I dont tend to critique often. So i'll just say 3rd pic it looks like your lower leg could do with being just a bit further forward. And 4th pic your stirrups look a bit too long. But you look great together. I love the last pic, looks like a nice size jump too. :wink: 

I think your pony is lovely, and you certainly both enjoyed yourself. Its good to see people having fun with their horse/ponies.

And I dont think you look overweight at all.


----------



## kristy (Dec 8, 2006)

I promise, so one here will say anything negative about your weight, the other mods and I will be sure of it. :wink: Besides, your weight looks perfectly fine!


----------



## giget (May 24, 2007)

thanks very much both of you yes i had a terrible problem with keeping my legs folward when i started jumping am finally managing to keep it in check. my boyfirend and i were alternating who was on the horse in the forth pic and when i was riding in it i had the stirrups hooked over th saddle so i didnt bother to alter them thanks


----------



## giget (May 24, 2007)

the last photo was recently taken for some people who were wanting to purchase jesteri think it was just below a meter


----------



## xxxMYSTYxxx (Aug 4, 2007)

hey you dont look overweight! 
anyway in the 1st photo i think you should have more leg contact
in the 3rd your legs are to far back (a common problem with jumping)
in the 4th your stirrups do look a little long
and the last picture looks awesome..you and your horse both look really good!!


----------



## kitten_Val (Apr 25, 2007)

Only idiots can critique the weight (excuse my language). You look just good on your horse. 

BTW, the girl in my area I know (who is REALLY heavy) team penn like a dream. One of the best I'v seen..


----------



## giget (May 24, 2007)

thanks for all ur posts


----------



## Kiki (Feb 7, 2007)

You look good!

LOL! For the first one I was gona say "Damm thats a big crop! Then realised it was a polocrosse thingy"!!! :lol: :lol: :lol: :lol:


----------



## giget (May 24, 2007)

lol thanks to works the same as a crop if u want (not on the horse) i use to chase my little brother around with it


----------



## krazi_katie (Aug 23, 2007)

you look great!


in the 3rd pic your legs are a little too far back 
and in the 4th one your stirrups look a little long 

the last pic looks awesome! you and your horse are jumping great!

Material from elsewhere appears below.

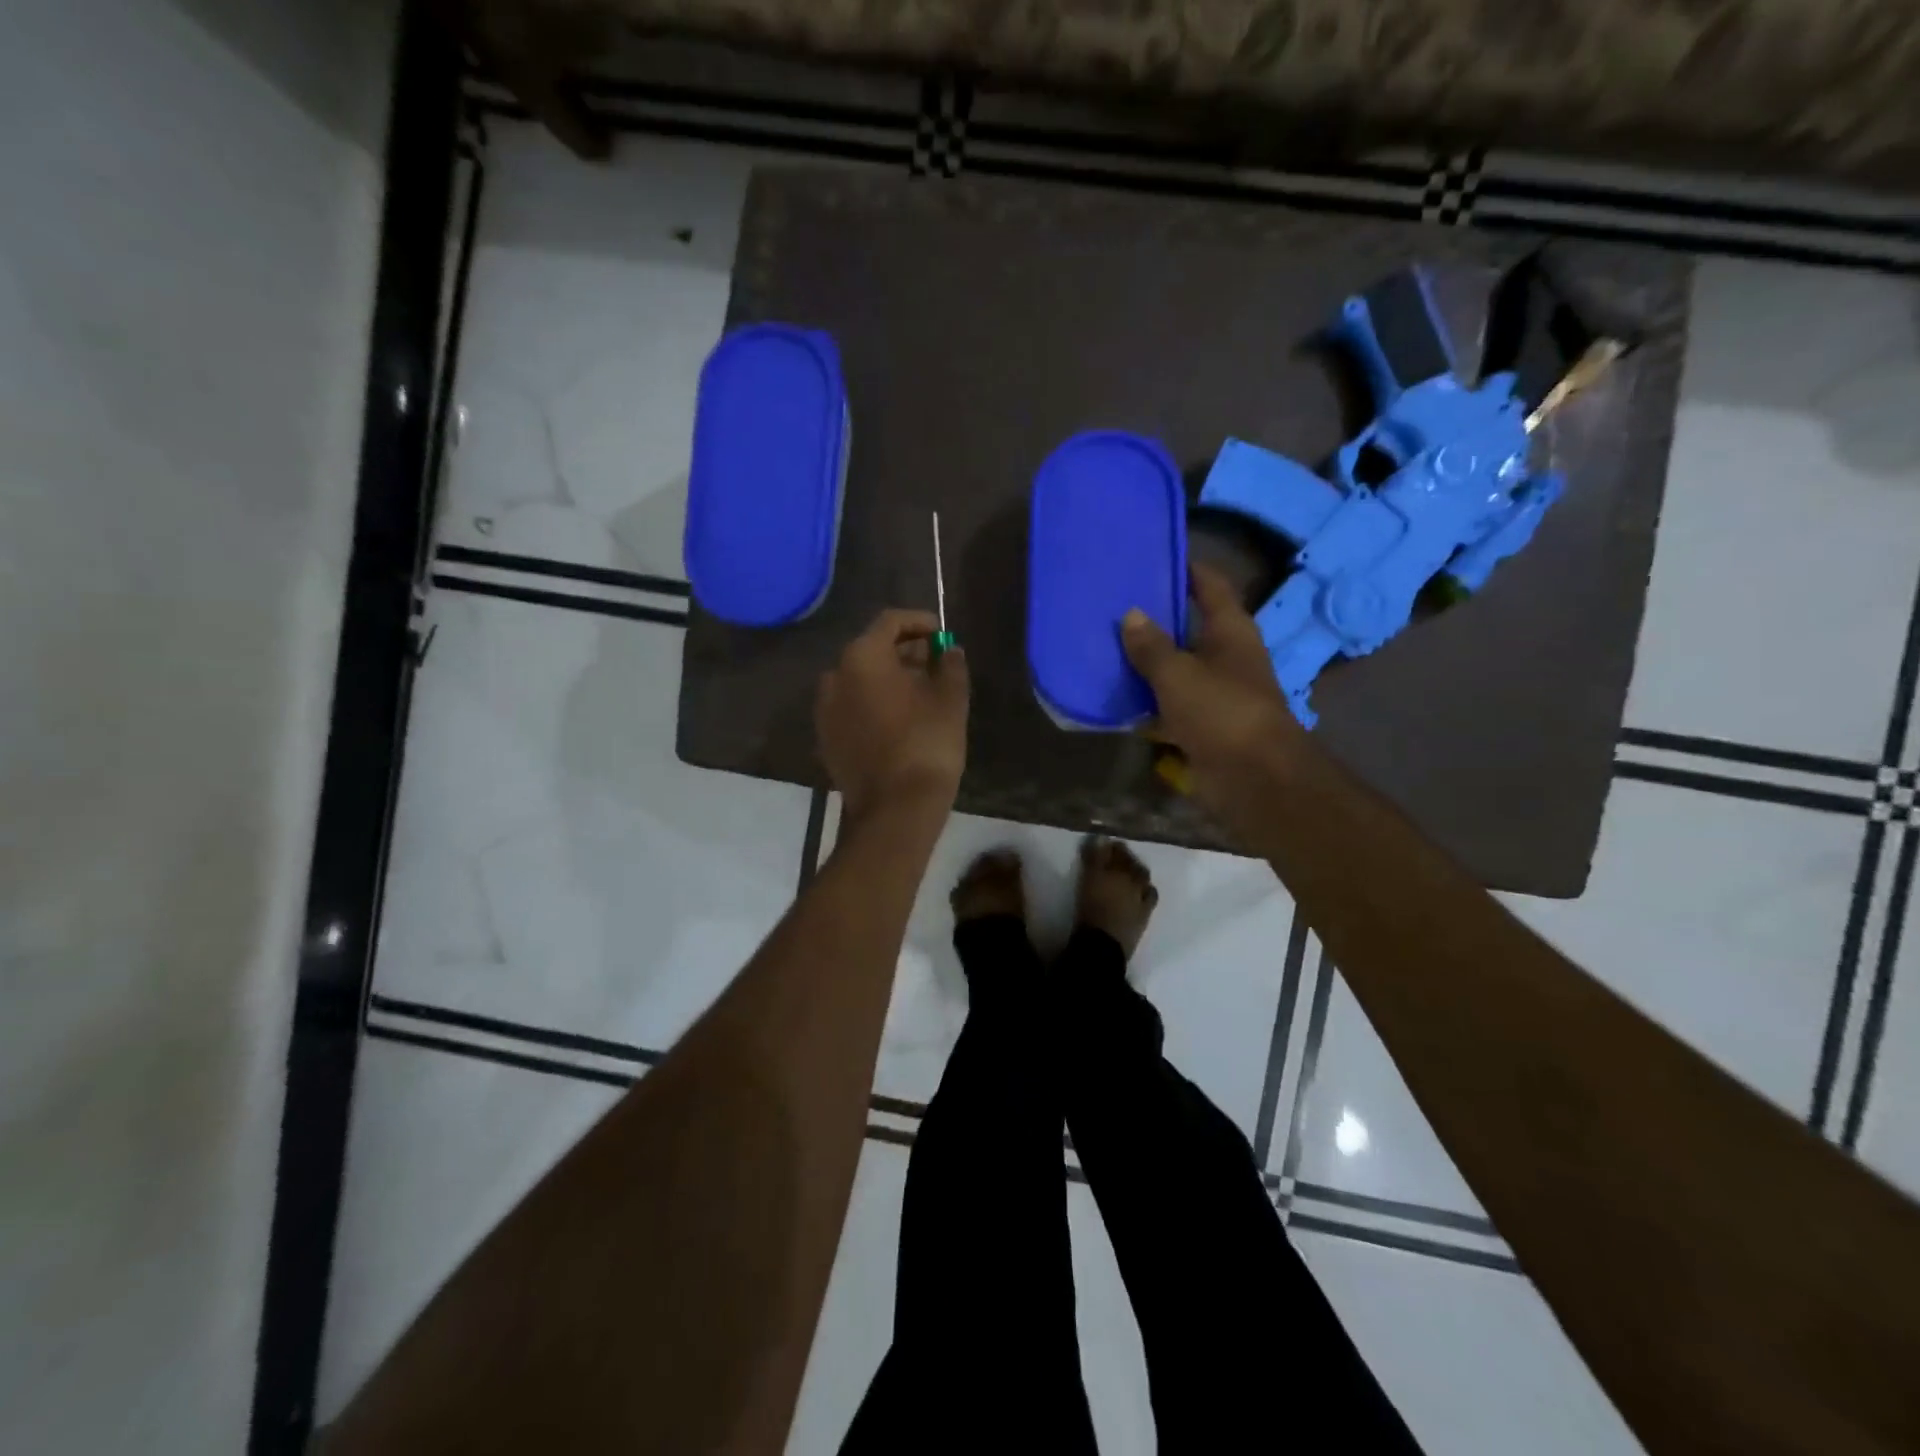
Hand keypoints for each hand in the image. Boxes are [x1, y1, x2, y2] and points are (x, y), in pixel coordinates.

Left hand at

please post some more pics of you riding! i would love to see them!


----------



## giget (May 24, 2007)

thanks so much sorry bout the late reply computer crashed and wasnt fixed for like three weeeks will try post more photos later


----------



## ~AUSSIE SHOWJUMPER~ (Jun 4, 2007)

For a bigger girl, your seat is quiet nice. Trust me darl, you are nothing compared to what i have seen riding a horse!! Your a loverly girl, and lets face no-ones perfect, including me!! I have a dark freckle on the left hand side of my top lip. But i don't care!! :roll: Its what makes me ----- ME!!! :wink:


----------